Entries taken from a collection:
·····

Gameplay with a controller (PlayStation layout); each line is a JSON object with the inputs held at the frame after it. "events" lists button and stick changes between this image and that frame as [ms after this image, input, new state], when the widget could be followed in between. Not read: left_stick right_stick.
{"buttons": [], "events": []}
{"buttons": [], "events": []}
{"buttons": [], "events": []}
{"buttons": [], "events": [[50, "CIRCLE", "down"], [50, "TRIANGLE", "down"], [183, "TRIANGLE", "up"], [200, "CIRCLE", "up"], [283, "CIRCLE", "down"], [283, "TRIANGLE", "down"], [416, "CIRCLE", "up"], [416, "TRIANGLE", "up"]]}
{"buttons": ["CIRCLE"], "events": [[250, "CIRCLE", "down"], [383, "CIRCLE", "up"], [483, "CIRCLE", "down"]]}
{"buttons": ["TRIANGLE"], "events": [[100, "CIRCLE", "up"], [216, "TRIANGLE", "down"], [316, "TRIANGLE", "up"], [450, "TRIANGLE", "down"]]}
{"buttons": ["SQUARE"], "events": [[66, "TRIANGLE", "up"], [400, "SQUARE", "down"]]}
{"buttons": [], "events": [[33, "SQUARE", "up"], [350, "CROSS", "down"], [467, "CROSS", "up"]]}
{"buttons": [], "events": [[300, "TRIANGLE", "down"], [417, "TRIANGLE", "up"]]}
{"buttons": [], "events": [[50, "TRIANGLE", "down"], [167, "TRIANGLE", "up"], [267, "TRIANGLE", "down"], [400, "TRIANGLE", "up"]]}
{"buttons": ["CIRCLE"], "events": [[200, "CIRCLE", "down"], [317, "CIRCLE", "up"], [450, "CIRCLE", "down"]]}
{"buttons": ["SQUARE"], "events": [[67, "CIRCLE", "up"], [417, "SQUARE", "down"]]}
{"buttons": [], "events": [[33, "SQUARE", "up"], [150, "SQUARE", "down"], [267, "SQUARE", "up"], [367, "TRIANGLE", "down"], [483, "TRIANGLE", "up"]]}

·····

■ ACTIVITY ■
The answer must be all of the entries, restated exactly.

■ EXPECTED ANSWER ■
Gameplay with a controller (PlayStation layout); each line is a JSON object with the inputs held at the frame after it. "events" lists button and stick changes between this image and that frame as [ms after this image, input, new state], when the widget could be followed in between. Not read: left_stick right_stick.
{"buttons": [], "events": []}
{"buttons": [], "events": []}
{"buttons": [], "events": []}
{"buttons": [], "events": [[50, "CIRCLE", "down"], [50, "TRIANGLE", "down"], [183, "TRIANGLE", "up"], [200, "CIRCLE", "up"], [283, "CIRCLE", "down"], [283, "TRIANGLE", "down"], [416, "CIRCLE", "up"], [416, "TRIANGLE", "up"]]}
{"buttons": ["CIRCLE"], "events": [[250, "CIRCLE", "down"], [383, "CIRCLE", "up"], [483, "CIRCLE", "down"]]}
{"buttons": ["TRIANGLE"], "events": [[100, "CIRCLE", "up"], [216, "TRIANGLE", "down"], [316, "TRIANGLE", "up"], [450, "TRIANGLE", "down"]]}
{"buttons": ["SQUARE"], "events": [[66, "TRIANGLE", "up"], [400, "SQUARE", "down"]]}
{"buttons": [], "events": [[33, "SQUARE", "up"], [350, "CROSS", "down"], [467, "CROSS", "up"]]}
{"buttons": [], "events": [[300, "TRIANGLE", "down"], [417, "TRIANGLE", "up"]]}
{"buttons": [], "events": [[50, "TRIANGLE", "down"], [167, "TRIANGLE", "up"], [267, "TRIANGLE", "down"], [400, "TRIANGLE", "up"]]}
{"buttons": ["CIRCLE"], "events": [[200, "CIRCLE", "down"], [317, "CIRCLE", "up"], [450, "CIRCLE", "down"]]}
{"buttons": ["SQUARE"], "events": [[67, "CIRCLE", "up"], [417, "SQUARE", "down"]]}
{"buttons": [], "events": [[33, "SQUARE", "up"], [150, "SQUARE", "down"], [267, "SQUARE", "up"], [367, "TRIANGLE", "down"], [483, "TRIANGLE", "up"]]}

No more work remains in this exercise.